On May 26 2011 we presented a 15-minute preview performance of Bring On The Lumière! at the San Francisco Museum of Modern Art, as part of an event entitled Muybridge in Three Movements. In conjunction with the exhibition Helios: Eadweard Muybridge in a Time of Change, the excerpt was performed alongside a collection of Muybridge-inspired short films chosen by San Francisco Cinematheque’s Steve Polta; and a Muybridge-driven conversation on cinematic space and time led by author Rebecca Solnit. We were thrilled to be part of such an illustrious program, and especially psyched for the opportunity to try out an important scene for Bring On The Lumière! — a live recreation of the seminal Lumiere film Workers Leaving the Factory.
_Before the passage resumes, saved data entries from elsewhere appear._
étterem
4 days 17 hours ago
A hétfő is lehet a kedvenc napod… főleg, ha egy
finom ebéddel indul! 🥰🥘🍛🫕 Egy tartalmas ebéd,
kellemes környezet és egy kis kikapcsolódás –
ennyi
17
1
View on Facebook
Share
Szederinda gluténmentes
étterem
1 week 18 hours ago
This scene had been on my mind for quite some time, from when we first sketched a version of it at the Atlantic Center for the Arts in July 2010.
Here are notes from Macklin Kowal, who assisted me with the preview performance as the Production Manager. Macklin did an amazing job organizing and directing the group. We also had amazing support from the SFMOMA staff, especially from dynamite Public Programs assistant Stella Lochman. Warm thanks to curator Frank Smigiel for inviting us, and to Muybridge-scholar Rebecca Solnit for making it happen.
Macklin Kowal: I started working as the production manager for Bring on the Lumiere after Catherine and the cast had already committed a year of work to the project. Their research and rehearsals were evident in the first rehearsal I attended. Principal dancers Christine Bonansea and Marina Fukushima moved with seeming ease through complicated phrases of movement that were modeled after pedestrian movement and gesture as captured in the films of the Lumiere brothers. Furthermore, the two performers demonstrated a deep fraternal bond based in historical notions of the Lumiere brothers’ relationship.
Some of her experiments for this project, though, have included large groups of performers animating the canon of the Lumiere brothers in live performance. For a performance at SFMOMA presented in conjuction with the museum’s Edweard Muybridge exhibit, she choreographed an intricate rendering of their Workers Leaving the Factory.
More than thirty people billowed across the stage in the circular patterns through the museum, using the frame of SFMOMA’s loading dock doors to recreate the continuous exiting in the original film. As seemingly effortless as the performance appeared, it demanded a great deal of direction and patience on Catherine’s part, and she succeeded in maintaining the clarity of her vision while motivating the performers to find enjoyment in the work.